I had a wonderful friend and teacher who taught me in only a few brief encounters to unleash my creativity. dian marino gave me the gift of granting myself radical permission to play. And I’ve been playing ever since.
dian was attending her first Organizational Development conference and had dressed as conservatively as she was able. She’s told me several times that she had a strong desire to be included, not to stick out – I wasn’t really persuaded. Her first conference session was Designing Learning Instruments with a fellow from University Associates, a well-known “human resources development” publisher. The session leader began with a one-minute exercise and dian prepared herself with gusto. She rocked such exercises. “Draw as many T’s as you can in one minute,” the session leader said.
dian grabs her pencil and a blue-lined sheet of paper and, looking neither to left nor right, starts drawing T’s. Noticing the blue lines on the page, the first thing dian does is to draw a whole bunch of vertical lines the length of the page. dian looks at her paper, reorients it sideways, sees that her drawn lines are new horizontals which she proceeds to intersect with a new set of perpendicular lines. With lots of white space left on the page she turns the page to an angle and draws a new set of intersecting lines. And again. And again. With time remaining in her one minute she flips the page over and begins to make lists: T-shirts, T-junction, T-bar, T-bone; Darjeeling, mint, orange pekoe. The instructor yells, “Stop!”

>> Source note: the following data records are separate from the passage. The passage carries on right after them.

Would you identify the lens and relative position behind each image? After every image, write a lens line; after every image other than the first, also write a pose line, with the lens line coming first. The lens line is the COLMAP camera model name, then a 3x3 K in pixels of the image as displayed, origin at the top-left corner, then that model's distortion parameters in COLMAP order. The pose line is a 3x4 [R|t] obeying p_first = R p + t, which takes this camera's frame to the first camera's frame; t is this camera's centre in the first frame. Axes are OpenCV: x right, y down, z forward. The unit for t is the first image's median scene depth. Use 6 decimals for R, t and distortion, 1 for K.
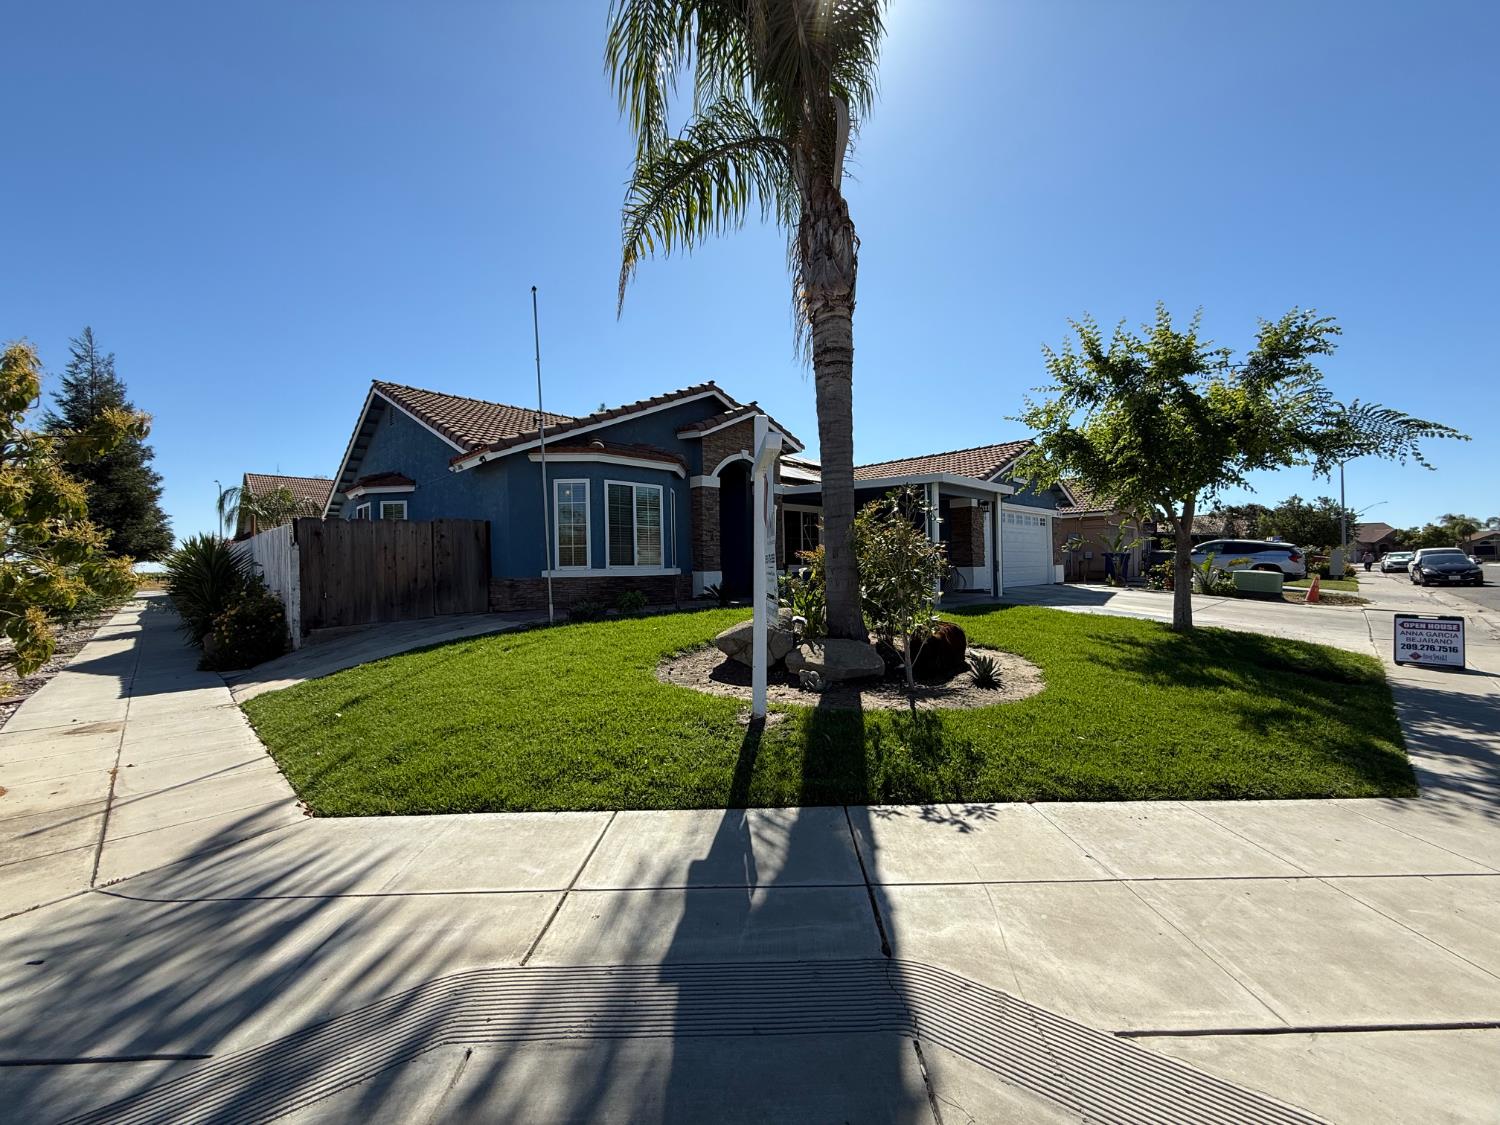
lens RADIAL K [[599.2, 0, 750.0], [0, 599.2, 562.5], [0, 0, 1]] dist [-0.002194, 0.000165]
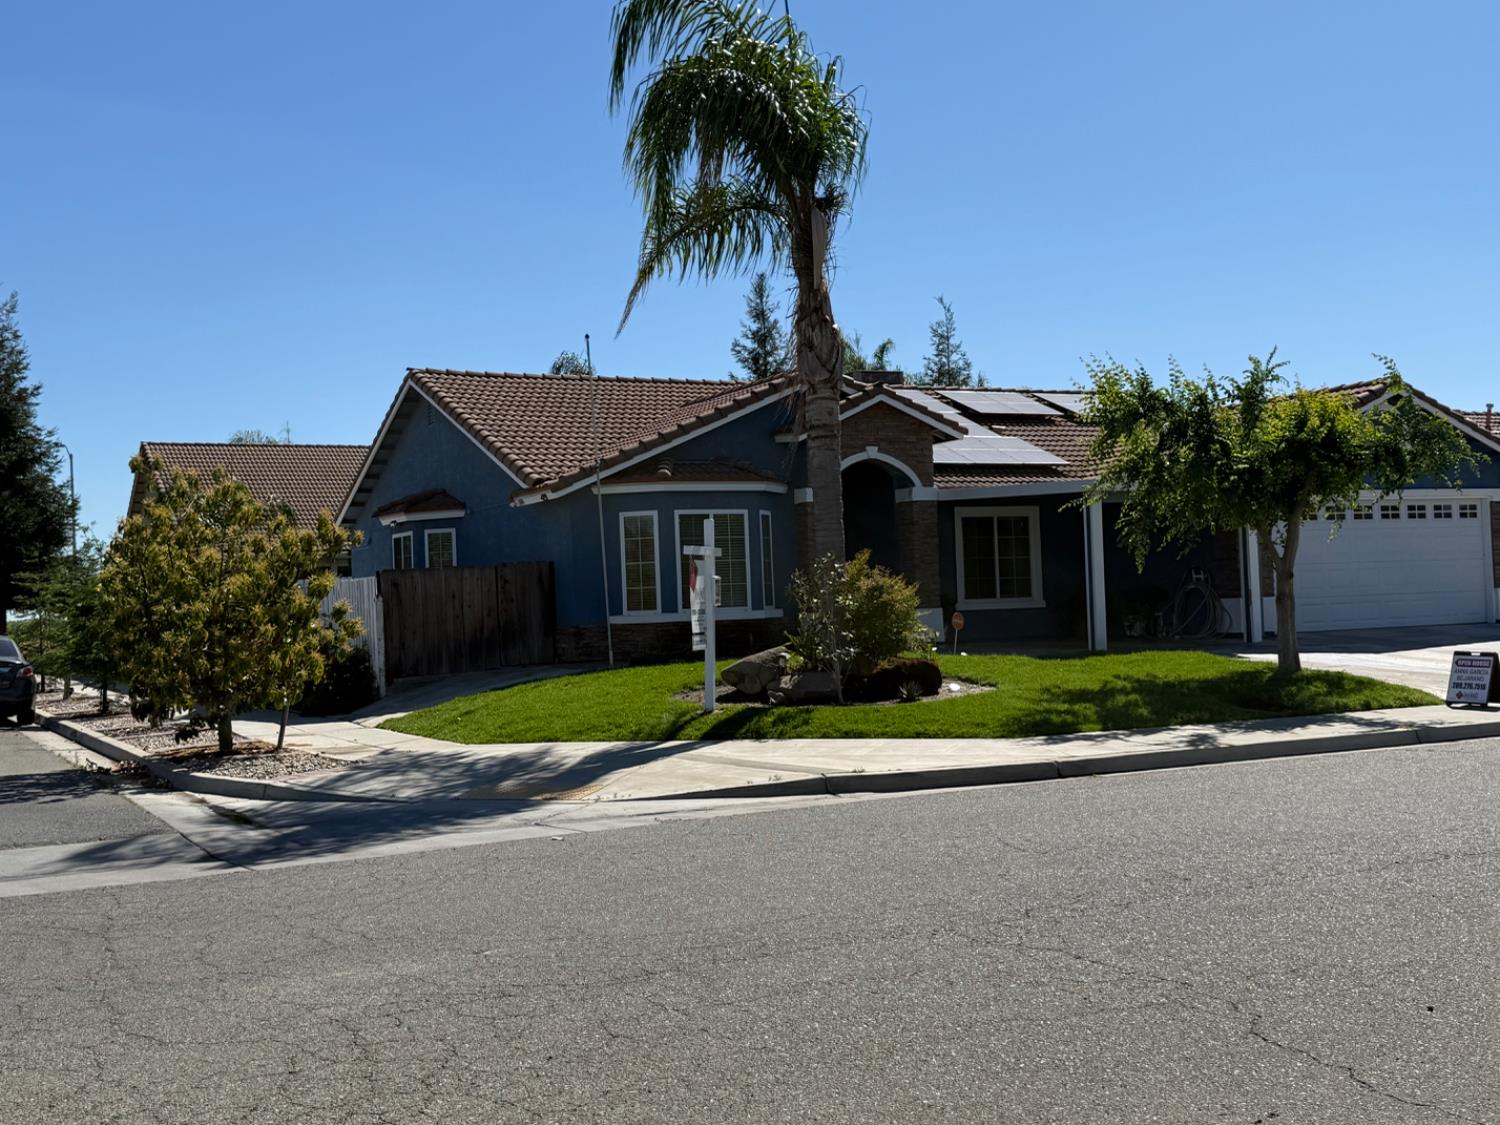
lens RADIAL K [[1752.5, 0, 750.0], [0, 1752.5, 562.5], [0, 0, 1]] dist [0.115506, -0.016495]
pose [[0.953636, -0.025865, -0.299849, 0.651860], [0.023949, 0.999663, -0.010063, -0.036050], [0.300008, 0.002416, 0.953934, -1.456728]]
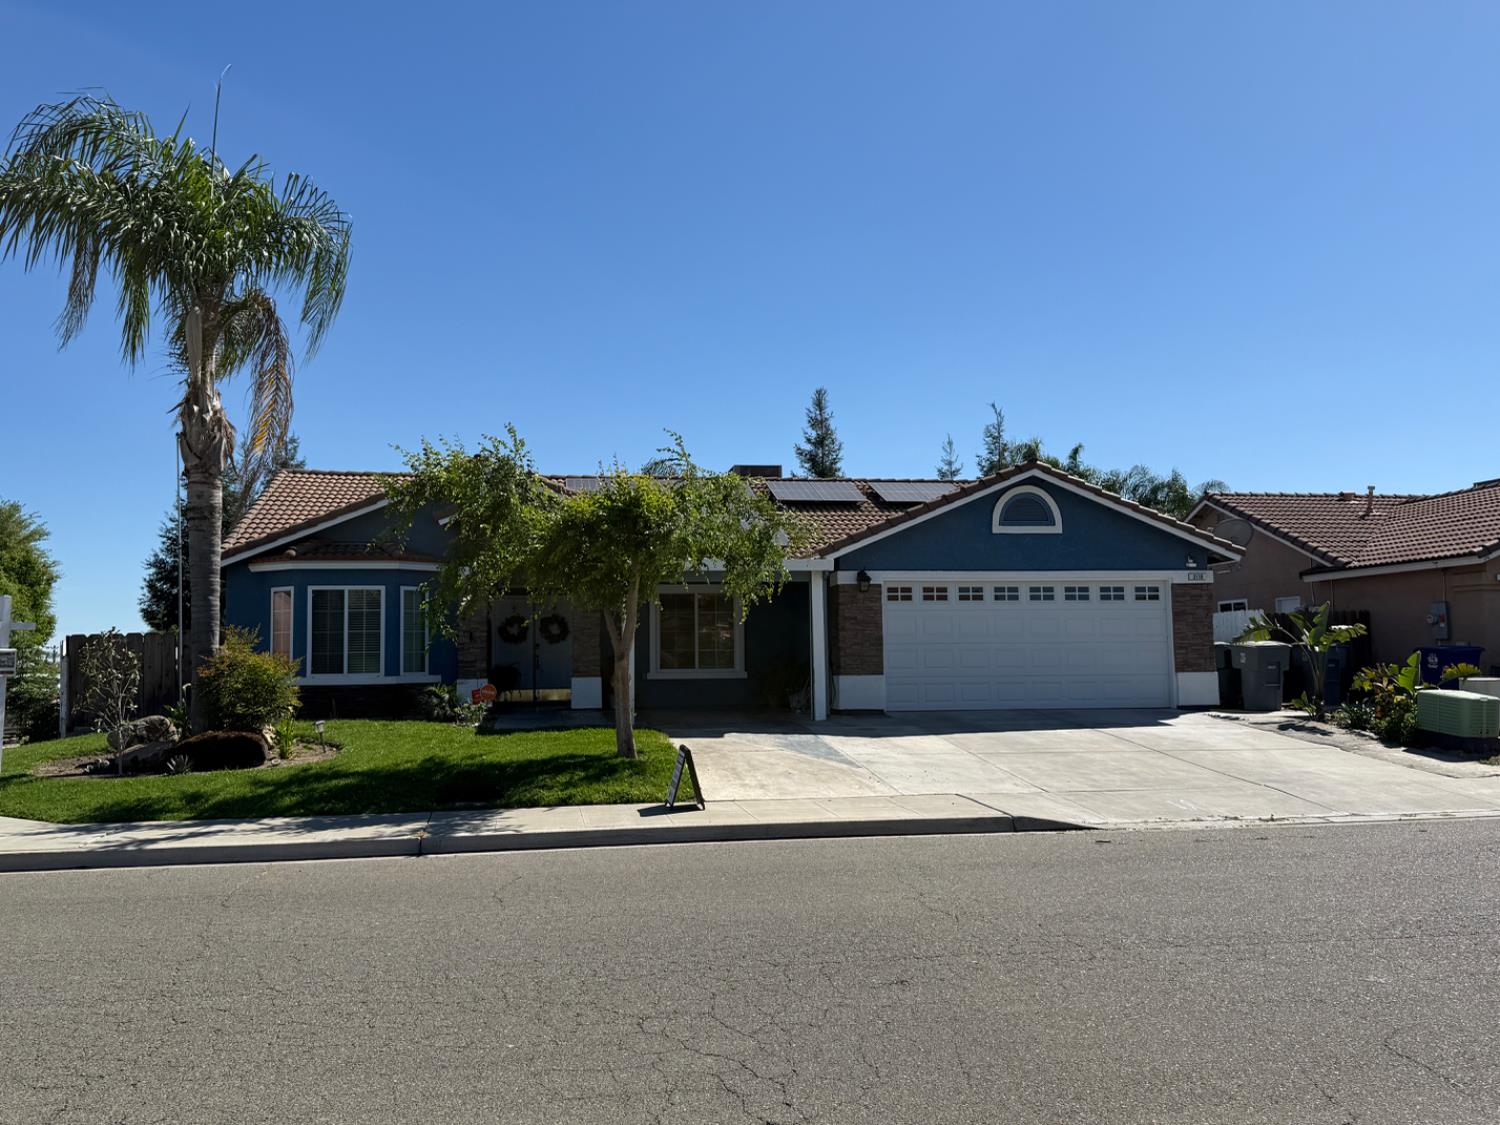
lens RADIAL K [[1306.4, 0, 750.0], [0, 1306.4, 562.5], [0, 0, 1]] dist [0.101997, -0.000814]
pose [[0.812327, -0.038269, -0.581945, 1.686708], [0.004153, 0.998199, -0.059845, -0.046864], [0.583188, 0.046197, 0.811023, -0.347225]]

The instructor begins to poll the participants: “how many people drew ten T’s or fewer?” One hand goes up and dian thinks, “Whoa. Anal compulsive?” The instructor continues, “How many got 50 or fewer?” Many hands go up and dian begins to wonder just how long it will be before he reaches her. dian guesstimates that she’s draw 10,472 T’s. Maybe 15,000. And she notes with trepidation that everyone else maxes out around 150, leaving only dian. The instructor asks how many people got more than 150 and dian, sheepishly, raises her hand. “How many T’s did you draw?” the instructor asks. “About 15,000,” dian says with her nervousness doubling on every syllable. Everyone in the room is staring at dian. “How did you draw 15,000?” the instructor asks. dian’s nervousness is now verging on terror. She wanted to blend in, fit, not be noticed.
“I thought it was a creativity exercise,” dian explains. “You know, quantity, flexibility. That’s what I do: teach creativity.”
The instructor laughed and explained that he had been trying to prove how people distribute across a bell curve and it included somebody who would be way off. dian felt relieved and included. And while dian most often concluded her story on this point, I think the story continues. For not only was the instructor being rather sneaky in manipulating an audience to make his point for him, he was also promoting a mathematical model of human behavior that is, arguably, flawed, but which has held sway for many decades despite a long history of critique. Sure he was able to seize on dian as an “outlier” and actually use her “misunderstanding” to strengthen if not even validate his point, but one of the things that I loved about dian was her inability NOT to break rules. She couldn’t help herself. She was a kind of chaos engine. Creativity exploded out of her despite herself. Her T’s defied categorization – they were abundant, explosive, defiant, and whimsical. My son and daughter each have names that begin with T which always, lovingly, remind me of dian’s T’s.